**Records provided:**
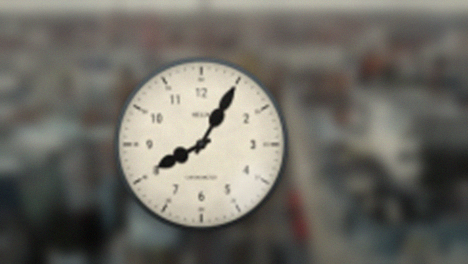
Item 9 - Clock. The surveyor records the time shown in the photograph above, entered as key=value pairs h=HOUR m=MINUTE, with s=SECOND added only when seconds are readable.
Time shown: h=8 m=5
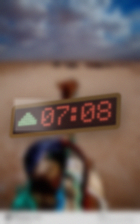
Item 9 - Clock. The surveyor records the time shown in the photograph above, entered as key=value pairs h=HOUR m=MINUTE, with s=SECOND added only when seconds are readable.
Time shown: h=7 m=8
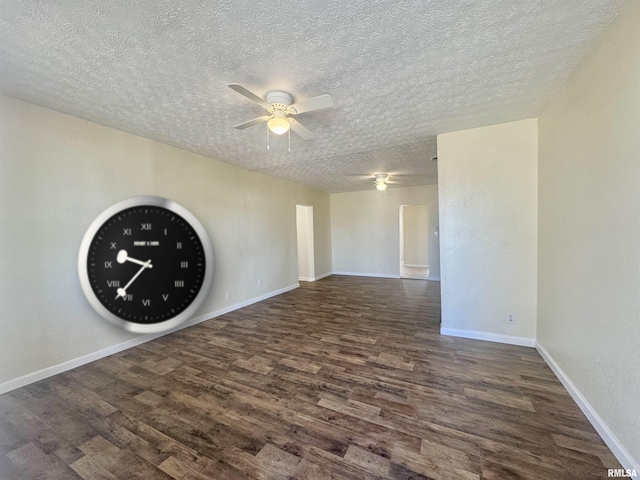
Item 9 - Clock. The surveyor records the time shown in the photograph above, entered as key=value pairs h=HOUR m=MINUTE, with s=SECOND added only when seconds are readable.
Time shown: h=9 m=37
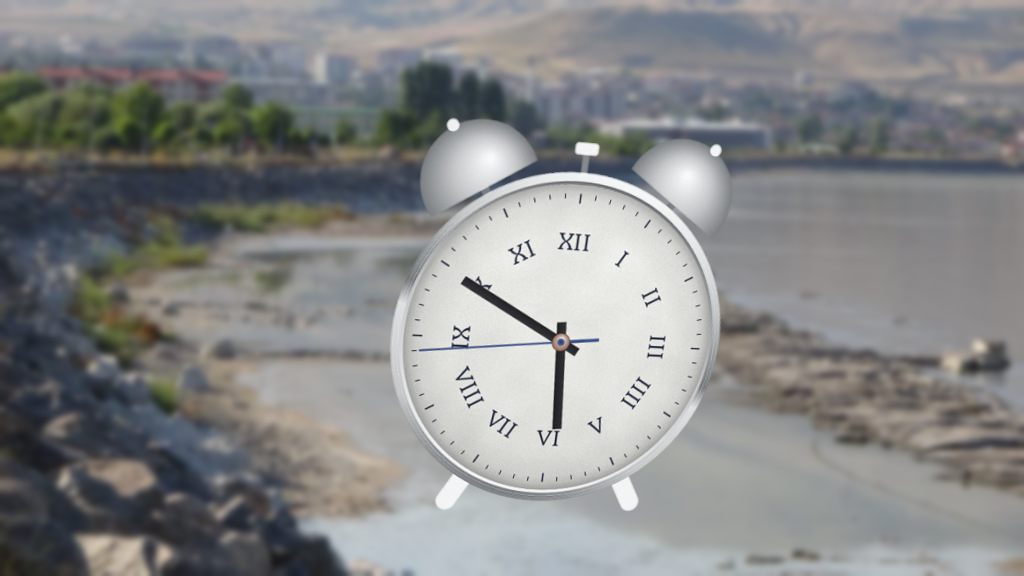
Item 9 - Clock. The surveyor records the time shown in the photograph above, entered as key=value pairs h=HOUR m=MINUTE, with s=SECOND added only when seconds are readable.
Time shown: h=5 m=49 s=44
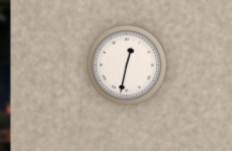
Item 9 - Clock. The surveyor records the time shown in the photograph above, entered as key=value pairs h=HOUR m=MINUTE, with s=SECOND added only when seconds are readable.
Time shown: h=12 m=32
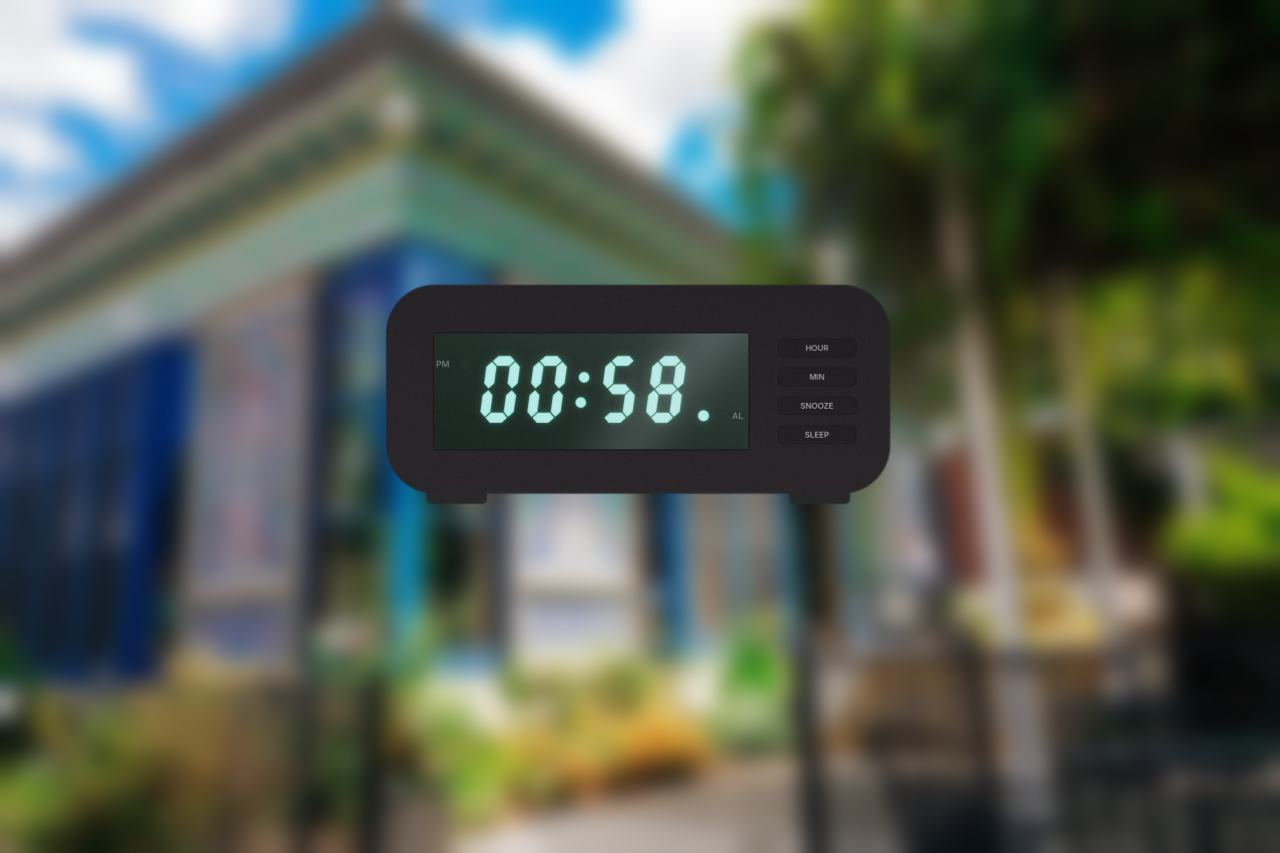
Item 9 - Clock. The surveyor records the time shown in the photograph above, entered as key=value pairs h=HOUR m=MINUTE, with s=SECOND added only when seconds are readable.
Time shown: h=0 m=58
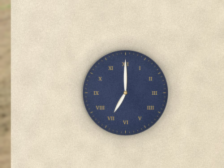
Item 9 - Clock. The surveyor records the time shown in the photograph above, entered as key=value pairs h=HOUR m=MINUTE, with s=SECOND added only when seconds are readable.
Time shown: h=7 m=0
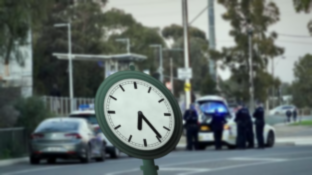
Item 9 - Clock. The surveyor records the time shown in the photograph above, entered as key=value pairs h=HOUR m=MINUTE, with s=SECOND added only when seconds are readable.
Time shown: h=6 m=24
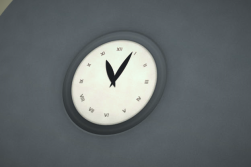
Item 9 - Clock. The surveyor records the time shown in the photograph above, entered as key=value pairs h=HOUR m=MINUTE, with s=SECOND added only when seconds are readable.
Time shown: h=11 m=4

**Exercise objective:** Copy every one of the lines above word for word, leaving out the pictures.

**Task result:**
Item 9 - Clock. The surveyor records the time shown in the photograph above, entered as key=value pairs h=HOUR m=MINUTE, with s=SECOND added only when seconds are readable.
Time shown: h=8 m=5
Item 9 - Clock. The surveyor records the time shown in the photograph above, entered as key=value pairs h=HOUR m=MINUTE, with s=SECOND added only when seconds are readable.
Time shown: h=7 m=8
Item 9 - Clock. The surveyor records the time shown in the photograph above, entered as key=value pairs h=HOUR m=MINUTE, with s=SECOND added only when seconds are readable.
Time shown: h=9 m=37
Item 9 - Clock. The surveyor records the time shown in the photograph above, entered as key=value pairs h=HOUR m=MINUTE, with s=SECOND added only when seconds are readable.
Time shown: h=5 m=49 s=44
Item 9 - Clock. The surveyor records the time shown in the photograph above, entered as key=value pairs h=HOUR m=MINUTE, with s=SECOND added only when seconds are readable.
Time shown: h=12 m=32
Item 9 - Clock. The surveyor records the time shown in the photograph above, entered as key=value pairs h=HOUR m=MINUTE, with s=SECOND added only when seconds are readable.
Time shown: h=0 m=58
Item 9 - Clock. The surveyor records the time shown in the photograph above, entered as key=value pairs h=HOUR m=MINUTE, with s=SECOND added only when seconds are readable.
Time shown: h=7 m=0
Item 9 - Clock. The surveyor records the time shown in the photograph above, entered as key=value pairs h=HOUR m=MINUTE, with s=SECOND added only when seconds are readable.
Time shown: h=6 m=24
Item 9 - Clock. The surveyor records the time shown in the photograph above, entered as key=value pairs h=HOUR m=MINUTE, with s=SECOND added only when seconds are readable.
Time shown: h=11 m=4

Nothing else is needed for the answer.